Similarities Between Running An Ultramarathon And Selling Your Business:
- Careful planning and consistent training are essential to run a good ultramarathon, the same is crucial in preparing for a business sale.
- No matter how well you are trained, it is going to be tough. Just like in a successful business sale, you might doubt that you can finish on target but you have to trust the training, stick to the plan and soldier through.
Whether you are a business owner looking to retire, move on to new ventures, or simply cash in on your hard work. Here are some fun parallels that show the key factors you need to consider when selling your business:
- Use A Coach, Appoint A Trusted Advisor
I recently appointed a Comrades gold-medalist winner as my coach and this has made a massive difference in my running. He knows what training is needed and sets up programs that I can follow to reach the agreed-upon objective. He assesses my performance and adjusts when needed and is always there to provide sound advice.
When selling your business this is the role that the sell-side advisor plays. Proper preparation of yourself and your business, combined with running a solid sales process, can increase the value of your exit by at least 20%.
- Set Your Pace, Know Your Business’s Worth
Many runners use calculators to predict race times based on past performances. I am amazed at how many times I have started the race, and somehow fooled myself into believing I would exceed the race calculator’s prediction. I would set off at a pace exceeding my level of training and then be surprised when I hit the wall at 45 km and would have to limp the last 45 km to reach the end.

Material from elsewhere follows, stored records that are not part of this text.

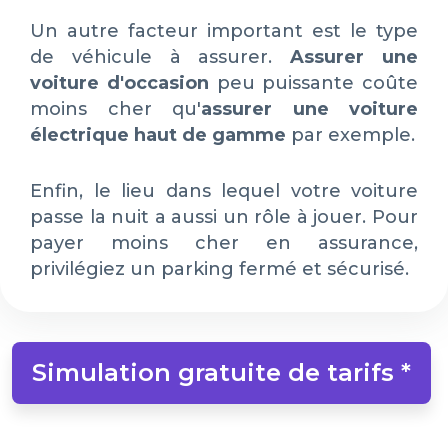
Un autre facteur important est le type
de véhicule à assurer.
Assurer une
voiture d'occasion
peu puissante coûte
moins cher qu'
assurer une voiture
électrique haut de gamme
par exemple.
Enfin, le lieu dans lequel votre voiture
passe la nuit a aussi un rôle à jouer. Pour
payer moins cher en assurance,
privilégiez un parking fermé et sécurisé.
Simulation gratuite de tarifs *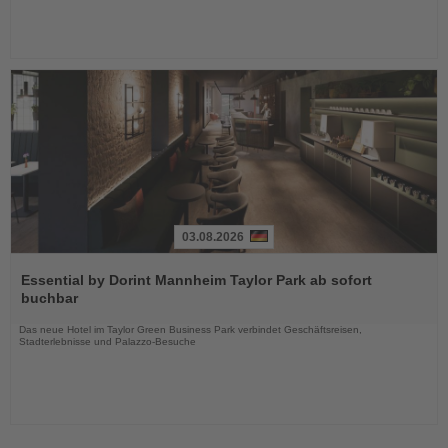
03.08.2026
Lesen
Sie
Essential by Dorint Mannheim Taylor Park ab sofort
die
buchbar
Nachrichten
Das neue Hotel im Taylor Green Business Park verbindet Geschäftsreisen,
Stadterlebnisse und Palazzo-Besuche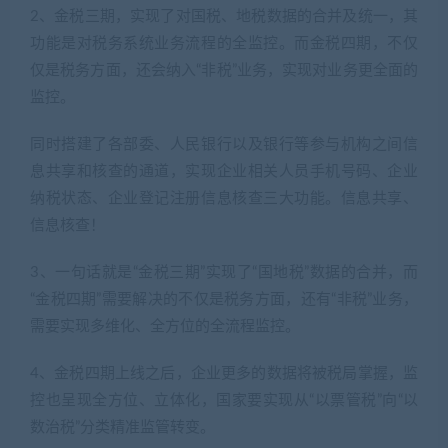
2、金税三期，实现了对国税、地税数据的合并及统一，其
功能是对税务系统业务流程的全监控。而金税四期，不仅
仅是税务方面，还会纳入“非税”业务，实现对业务更全面的
监控。
同时搭建了各部委、人民银行以及银行等参与机构之间信
息共享和核查的通道，实现企业相关人员手机号码、企业
纳税状态、企业登记注册信息核查三大功能。信息共享、
信息核查！
3、一句话就是“金税三期”实现了“国地税”数据的合并，而
“金税四期”需要解决的不仅是税务方面，还有“非税”业务，
需要实现多维化、全方位的全流程监控。
4、金税四期上线之后，企业更多的数据将被税局掌握，监
控也呈现全方位、立体化，国家要实现从“以票管税”向“以
数治税”分类精准监管转变。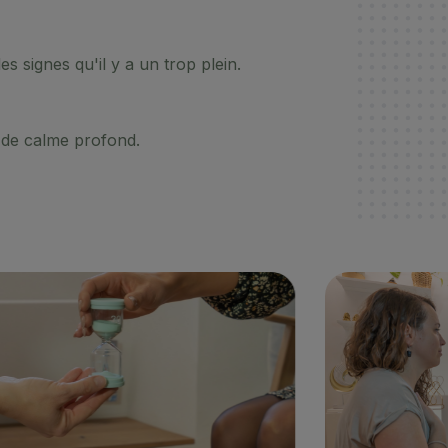
es signes qu'il y a un trop plein.
t de calme profond.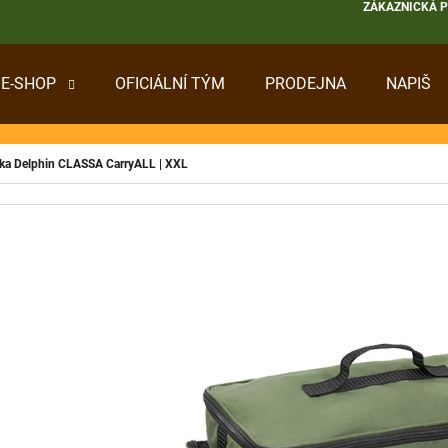
ZÁKAZNICKÁ 
E-SHOP
OFICIÁLNÍ TÝM
PRODEJNA
NAPIŠ
 POTŘEBUJETE NAJÍT?
ka Delphin CLASSA CarryALL | XXL
HLEDAT
DOPORUČUJEME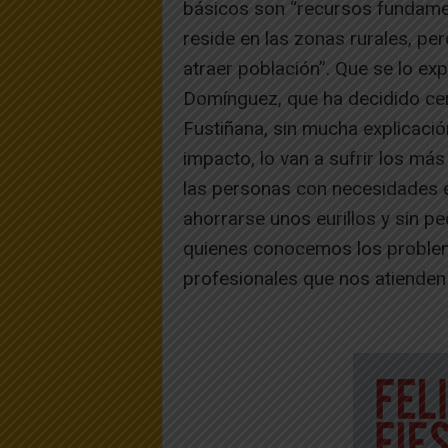
básicos son “recursos fundamen
reside en las zonas rurales, per
atraer población”. Que se lo ex
Domínguez, que ha decidido cer
Fustiñana, sin mucha explicación
impacto, lo van a sufrir los má
las personas con necesidades e
ahorrarse unos eurillos y sin pe
quienes conocemos los problemas
profesionales que nos atienden 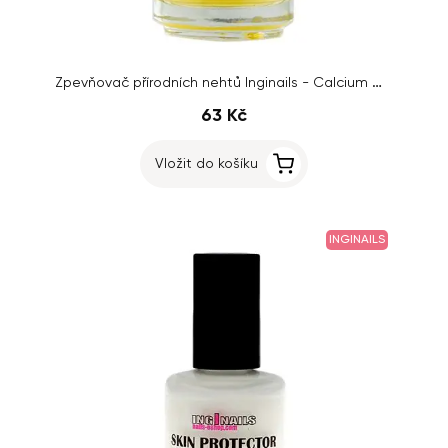
Zpevňovač přírodních nehtů Inginails - Calcium Gel 15ml
63 Kč
Vložit do košíku
INGINAILS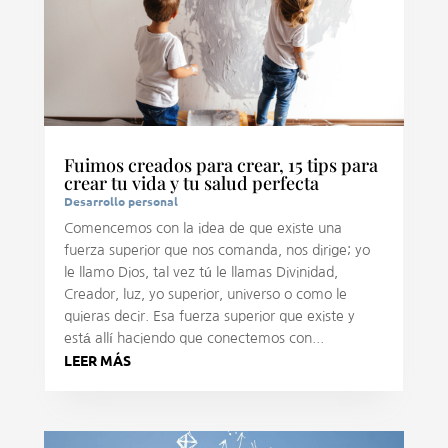
Fuimos creados para crear, 15 tips para
crear tu vida y tu salud perfecta
Desarrollo personal
Comencemos con la idea de que existe una
fuerza superior que nos comanda, nos dirige; yo
le llamo Dios, tal vez tú le llamas Divinidad,
Creador, luz, yo superior, universo o como le
quieras decir. Esa fuerza superior que existe y
está allí haciendo que conectemos con...
LEER MÁS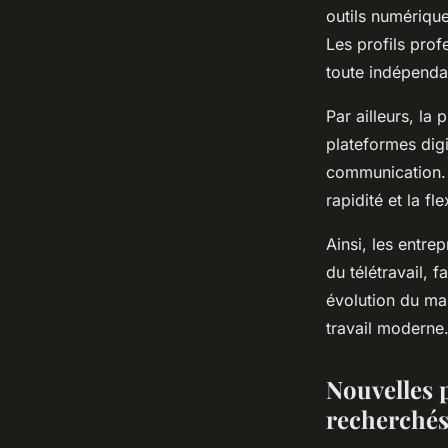
outils numérique
Les profils prof
toute indépendan
Par ailleurs, la
plateformes digit
communication. E
rapidité et la fle
Ainsi, les entre
du télétravail, 
évolution du mar
travail moderne
Nouvelles p
recherché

When it comes to selling your business, you must be realistic when setting your sale price. It is worth it to get an independent assessment of your business’s market value to see if there is a gap between the estimated market value, and the price you need– what I like to call an ‘expectation gap’. If there is a gap then you have two options, either improve the value of your business before selling or drop your expectations. These decisions need to be made before starting the sale process to avoid hitting the wall, which is inevitable if there are no buyers at your price.
- Consistent Training, Consistent Preparation
Preparing to sell a business is a marathon effort. Like running, you can’t cram your training in at the last minute and expect success. Take the time to make sure both you and your business are ready for sale by finding out if there is an expectation gap and dealing with it before entering the sale process.
Some areas of focus that spring to mind to ensure that your business is up to standard during the due diligence phase (DD) are:
- making sure that your financials are accurate and up to date.
- that you can explain your financial story and that it is a story that supports a premium price.
- auditing your financials before going into DD and making sure that all agreements with key stakeholders are up to date, signed and available.
- that your business can stand on its own, independent from you.
4. Stick To The Plan And Take Advantage Of Any Support Offered
No matter how well-trained you are, you will have to dig deep to get through the many issues that can arise during a race. You will go through periods of euphoria and moments of depression. At these moments, you need to stick to the plan, trust the training and connect with the runners around you to build the courage to keep going.
In the same way, no matter how well the business was prepared for sale, the process is going to require a mammoth investment of time and lots of courage. It will be an emotional rollercoaster where you wonder whether the business is even sellable. Sometimes there will be a high level of interest shown and other times when it seems no one is interested or willing to move forward at pace. It is at these moments that you need to stick to the sales plan, keep going as things change, trust in your business, and take advantage of your sell-side advisor to help carry the emotional workload and to keep you motivated.
Running a marathon and selling a business are journeys of discipline, strategic planning, and tenacity. Both require a vision that appreciates sustained effort over time, not quick fixes or rushed preparations.
Whether facing the physical demands of a marathon or the complexities of a business sale, the key is consistent, well-planned preparation and never moving.